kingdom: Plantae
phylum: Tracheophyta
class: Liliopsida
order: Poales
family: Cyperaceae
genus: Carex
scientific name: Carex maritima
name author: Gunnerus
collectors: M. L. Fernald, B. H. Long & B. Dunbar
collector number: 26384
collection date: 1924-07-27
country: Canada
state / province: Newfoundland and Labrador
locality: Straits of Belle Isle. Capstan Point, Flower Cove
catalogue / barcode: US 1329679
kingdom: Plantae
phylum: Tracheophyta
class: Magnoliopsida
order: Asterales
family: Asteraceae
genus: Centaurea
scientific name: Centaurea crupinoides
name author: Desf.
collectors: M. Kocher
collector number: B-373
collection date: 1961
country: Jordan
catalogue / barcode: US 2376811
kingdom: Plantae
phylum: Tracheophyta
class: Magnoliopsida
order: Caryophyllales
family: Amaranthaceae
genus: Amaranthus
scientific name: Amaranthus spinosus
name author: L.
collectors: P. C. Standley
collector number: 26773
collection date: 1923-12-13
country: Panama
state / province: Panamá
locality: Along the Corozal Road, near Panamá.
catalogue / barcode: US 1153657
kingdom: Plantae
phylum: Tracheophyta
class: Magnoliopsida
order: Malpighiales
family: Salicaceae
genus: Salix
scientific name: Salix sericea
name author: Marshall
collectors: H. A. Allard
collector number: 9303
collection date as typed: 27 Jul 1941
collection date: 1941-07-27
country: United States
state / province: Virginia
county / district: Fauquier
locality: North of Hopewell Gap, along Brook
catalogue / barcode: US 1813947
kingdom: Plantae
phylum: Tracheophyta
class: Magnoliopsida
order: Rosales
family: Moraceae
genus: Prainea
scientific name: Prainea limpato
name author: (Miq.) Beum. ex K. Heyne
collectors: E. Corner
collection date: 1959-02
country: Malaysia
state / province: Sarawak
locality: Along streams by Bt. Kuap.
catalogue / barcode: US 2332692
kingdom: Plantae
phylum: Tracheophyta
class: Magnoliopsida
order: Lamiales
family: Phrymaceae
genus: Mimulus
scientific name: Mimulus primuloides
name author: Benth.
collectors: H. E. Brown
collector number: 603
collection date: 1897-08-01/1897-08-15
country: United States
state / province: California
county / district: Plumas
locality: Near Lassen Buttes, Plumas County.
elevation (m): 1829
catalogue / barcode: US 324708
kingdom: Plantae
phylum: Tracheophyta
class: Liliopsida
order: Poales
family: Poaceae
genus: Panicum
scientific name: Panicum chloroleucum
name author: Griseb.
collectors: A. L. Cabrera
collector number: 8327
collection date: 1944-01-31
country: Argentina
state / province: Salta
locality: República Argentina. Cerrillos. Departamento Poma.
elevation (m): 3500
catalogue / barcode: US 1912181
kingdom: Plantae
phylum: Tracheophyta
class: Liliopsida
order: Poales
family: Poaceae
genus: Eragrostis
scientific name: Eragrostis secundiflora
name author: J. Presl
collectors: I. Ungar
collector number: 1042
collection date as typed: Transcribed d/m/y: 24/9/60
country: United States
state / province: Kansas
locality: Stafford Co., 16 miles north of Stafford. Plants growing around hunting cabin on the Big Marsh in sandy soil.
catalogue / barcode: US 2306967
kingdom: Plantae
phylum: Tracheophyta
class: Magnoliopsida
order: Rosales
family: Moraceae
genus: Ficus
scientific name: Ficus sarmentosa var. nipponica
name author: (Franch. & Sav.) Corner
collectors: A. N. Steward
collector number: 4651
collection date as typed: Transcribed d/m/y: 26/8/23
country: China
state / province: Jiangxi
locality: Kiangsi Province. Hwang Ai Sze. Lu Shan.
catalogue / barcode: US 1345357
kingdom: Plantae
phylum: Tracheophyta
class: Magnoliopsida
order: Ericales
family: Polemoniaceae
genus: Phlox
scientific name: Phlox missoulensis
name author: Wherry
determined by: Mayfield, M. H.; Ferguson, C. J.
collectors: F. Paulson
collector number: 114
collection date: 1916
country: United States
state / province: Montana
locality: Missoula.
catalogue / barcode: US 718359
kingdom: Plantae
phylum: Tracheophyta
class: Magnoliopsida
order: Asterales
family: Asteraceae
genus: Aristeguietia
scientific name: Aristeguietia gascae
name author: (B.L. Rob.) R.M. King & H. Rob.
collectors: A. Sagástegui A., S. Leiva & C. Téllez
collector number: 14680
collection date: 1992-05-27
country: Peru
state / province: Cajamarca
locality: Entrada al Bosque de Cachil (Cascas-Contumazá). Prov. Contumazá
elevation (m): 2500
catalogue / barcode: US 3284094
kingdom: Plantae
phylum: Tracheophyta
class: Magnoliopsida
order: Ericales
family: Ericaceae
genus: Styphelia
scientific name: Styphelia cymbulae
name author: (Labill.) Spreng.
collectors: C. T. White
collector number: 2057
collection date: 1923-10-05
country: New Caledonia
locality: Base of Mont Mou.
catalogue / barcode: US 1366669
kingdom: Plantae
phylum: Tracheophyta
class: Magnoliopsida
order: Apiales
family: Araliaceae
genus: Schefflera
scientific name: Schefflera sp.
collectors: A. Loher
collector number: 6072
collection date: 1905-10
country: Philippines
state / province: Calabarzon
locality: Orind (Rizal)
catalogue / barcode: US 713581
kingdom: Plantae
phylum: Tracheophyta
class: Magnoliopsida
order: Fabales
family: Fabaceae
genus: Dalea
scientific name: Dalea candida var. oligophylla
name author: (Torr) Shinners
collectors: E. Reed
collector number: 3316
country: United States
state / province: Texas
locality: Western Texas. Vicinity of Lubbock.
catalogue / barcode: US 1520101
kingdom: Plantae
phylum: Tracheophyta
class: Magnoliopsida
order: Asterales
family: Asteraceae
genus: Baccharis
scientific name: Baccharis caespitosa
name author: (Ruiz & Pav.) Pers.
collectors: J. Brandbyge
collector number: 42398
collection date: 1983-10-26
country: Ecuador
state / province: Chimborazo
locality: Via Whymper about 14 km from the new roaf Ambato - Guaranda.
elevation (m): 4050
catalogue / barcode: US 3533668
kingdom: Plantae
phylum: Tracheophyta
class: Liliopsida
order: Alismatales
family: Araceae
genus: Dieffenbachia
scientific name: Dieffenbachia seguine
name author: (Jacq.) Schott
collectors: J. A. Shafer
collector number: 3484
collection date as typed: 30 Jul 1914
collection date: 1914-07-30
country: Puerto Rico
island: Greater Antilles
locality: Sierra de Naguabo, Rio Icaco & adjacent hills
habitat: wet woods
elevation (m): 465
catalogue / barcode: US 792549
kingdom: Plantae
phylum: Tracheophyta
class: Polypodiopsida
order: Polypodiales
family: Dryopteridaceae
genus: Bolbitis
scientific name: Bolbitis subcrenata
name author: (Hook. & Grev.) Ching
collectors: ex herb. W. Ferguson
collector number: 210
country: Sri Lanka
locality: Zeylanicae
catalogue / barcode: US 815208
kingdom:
= = = = = = =
Work to complete: Reproduce all of the entries above word for word, keeping every line as it appears.

The reply:
kingdom: Plantae
phylum: Tracheophyta
class: Liliopsida
order: Poales
family: Cyperaceae
genus: Carex
scientific name: Carex maritima
name author: Gunnerus
collectors: M. L. Fernald, B. H. Long & B. Dunbar
collector number: 26384
collection date: 1924-07-27
country: Canada
state / province: Newfoundland and Labrador
locality: Straits of Belle Isle. Capstan Point, Flower Cove
catalogue / barcode: US 1329679
kingdom: Plantae
phylum: Tracheophyta
class: Magnoliopsida
order: Asterales
family: Asteraceae
genus: Centaurea
scientific name: Centaurea crupinoides
name author: Desf.
collectors: M. Kocher
collector number: B-373
collection date: 1961
country: Jordan
catalogue / barcode: US 2376811
kingdom: Plantae
phylum: Tracheophyta
class: Magnoliopsida
order: Caryophyllales
family: Amaranthaceae
genus: Amaranthus
scientific name: Amaranthus spinosus
name author: L.
collectors: P. C. Standley
collector number: 26773
collection date: 1923-12-13
country: Panama
state / province: Panamá
locality: Along the Corozal Road, near Panamá.
catalogue / barcode: US 1153657
kingdom: Plantae
phylum: Tracheophyta
class: Magnoliopsida
order: Malpighiales
family: Salicaceae
genus: Salix
scientific name: Salix sericea
name author: Marshall
collectors: H. A. Allard
collector number: 9303
collection date as typed: 27 Jul 1941
collection date: 1941-07-27
country: United States
state / province: Virginia
county / district: Fauquier
locality: North of Hopewell Gap, along Brook
catalogue / barcode: US 1813947
kingdom: Plantae
phylum: Tracheophyta
class: Magnoliopsida
order: Rosales
family: Moraceae
genus: Prainea
scientific name: Prainea limpato
name author: (Miq.) Beum. ex K. Heyne
collectors: E. Corner
collection date: 1959-02
country: Malaysia
state / province: Sarawak
locality: Along streams by Bt. Kuap.
catalogue / barcode: US 2332692
kingdom: Plantae
phylum: Tracheophyta
class: Magnoliopsida
order: Lamiales
family: Phrymaceae
genus: Mimulus
scientific name: Mimulus primuloides
name author: Benth.
collectors: H. E. Brown
collector number: 603
collection date: 1897-08-01/1897-08-15
country: United States
state / province: California
county / district: Plumas
locality: Near Lassen Buttes, Plumas County.
elevation (m): 1829
catalogue / barcode: US 324708
kingdom: Plantae
phylum: Tracheophyta
class: Liliopsida
order: Poales
family: Poaceae
genus: Panicum
scientific name: Panicum chloroleucum
name author: Griseb.
collectors: A. L. Cabrera
collector number: 8327
collection date: 1944-01-31
country: Argentina
state / province: Salta
locality: República Argentina. Cerrillos. Departamento Poma.
elevation (m): 3500
catalogue / barcode: US 1912181
kingdom: Plantae
phylum: Tracheophyta
class: Liliopsida
order: Poales
family: Poaceae
genus: Eragrostis
scientific name: Eragrostis secundiflora
name author: J. Presl
collectors: I. Ungar
collector number: 1042
collection date as typed: Transcribed d/m/y: 24/9/60
country: United States
state / province: Kansas
locality: Stafford Co., 16 miles north of Stafford. Plants growing around hunting cabin on the Big Marsh in sandy soil.
catalogue / barcode: US 2306967
kingdom: Plantae
phylum: Tracheophyta
class: Magnoliopsida
order: Rosales
family: Moraceae
genus: Ficus
scientific name: Ficus sarmentosa var. nipponica
name author: (Franch. & Sav.) Corner
collectors: A. N. Steward
collector number: 4651
collection date as typed: Transcribed d/m/y: 26/8/23
country: China
state / province: Jiangxi
locality: Kiangsi Province. Hwang Ai Sze. Lu Shan.
catalogue / barcode: US 1345357
kingdom: Plantae
phylum: Tracheophyta
class: Magnoliopsida
order: Ericales
family: Polemoniaceae
genus: Phlox
scientific name: Phlox missoulensis
name author: Wherry
determined by: Mayfield, M. H.; Ferguson, C. J.
collectors: F. Paulson
collector number: 114
collection date: 1916
country: United States
state / province: Montana
locality: Missoula.
catalogue / barcode: US 718359
kingdom: Plantae
phylum: Tracheophyta
class: Magnoliopsida
order: Asterales
family: Asteraceae
genus: Aristeguietia
scientific name: Aristeguietia gascae
name author: (B.L. Rob.) R.M. King & H. Rob.
collectors: A. Sagástegui A., S. Leiva & C. Téllez
collector number: 14680
collection date: 1992-05-27
country: Peru
state / province: Cajamarca
locality: Entrada al Bosque de Cachil (Cascas-Contumazá). Prov. Contumazá
elevation (m): 2500
catalogue / barcode: US 3284094
kingdom: Plantae
phylum: Tracheophyta
class: Magnoliopsida
order: Ericales
family: Ericaceae
genus: Styphelia
scientific name: Styphelia cymbulae
name author: (Labill.) Spreng.
collectors: C. T. White
collector number: 2057
collection date: 1923-10-05
country: New Caledonia
locality: Base of Mont Mou.
catalogue / barcode: US 1366669
kingdom: Plantae
phylum: Tracheophyta
class: Magnoliopsida
order: Apiales
family: Araliaceae
genus: Schefflera
scientific name: Schefflera sp.
collectors: A. Loher
collector number: 6072
collection date: 1905-10
country: Philippines
state / province: Calabarzon
locality: Orind (Rizal)
catalogue / barcode: US 713581
kingdom: Plantae
phylum: Tracheophyta
class: Magnoliopsida
order: Fabales
family: Fabaceae
genus: Dalea
scientific name: Dalea candida var. oligophylla
name author: (Torr) Shinners
collectors: E. Reed
collector number: 3316
country: United States
state / province: Texas
locality: Western Texas. Vicinity of Lubbock.
catalogue / barcode: US 1520101
kingdom: Plantae
phylum: Tracheophyta
class: Magnoliopsida
order: Asterales
family: Asteraceae
genus: Baccharis
scientific name: Baccharis caespitosa
name author: (Ruiz & Pav.) Pers.
collectors: J. Brandbyge
collector number: 42398
collection date: 1983-10-26
country: Ecuador
state / province: Chimborazo
locality: Via Whymper about 14 km from the new roaf Ambato - Guaranda.
elevation (m): 4050
catalogue / barcode: US 3533668
kingdom: Plantae
phylum: Tracheophyta
class: Liliopsida
order: Alismatales
family: Araceae
genus: Dieffenbachia
scientific name: Dieffenbachia seguine
name author: (Jacq.) Schott
collectors: J. A. Shafer
collector number: 3484
collection date as typed: 30 Jul 1914
collection date: 1914-07-30
country: Puerto Rico
island: Greater Antilles
locality: Sierra de Naguabo, Rio Icaco & adjacent hills
habitat: wet woods
elevation (m): 465
catalogue / barcode: US 792549
kingdom: Plantae
phylum: Tracheophyta
class: Polypodiopsida
order: Polypodiales
family: Dryopteridaceae
genus: Bolbitis
scientific name: Bolbitis subcrenata
name author: (Hook. & Grev.) Ching
collectors: ex herb. W. Ferguson
collector number: 210
country: Sri Lanka
locality: Zeylanicae
catalogue / barcode: US 815208
kingdom:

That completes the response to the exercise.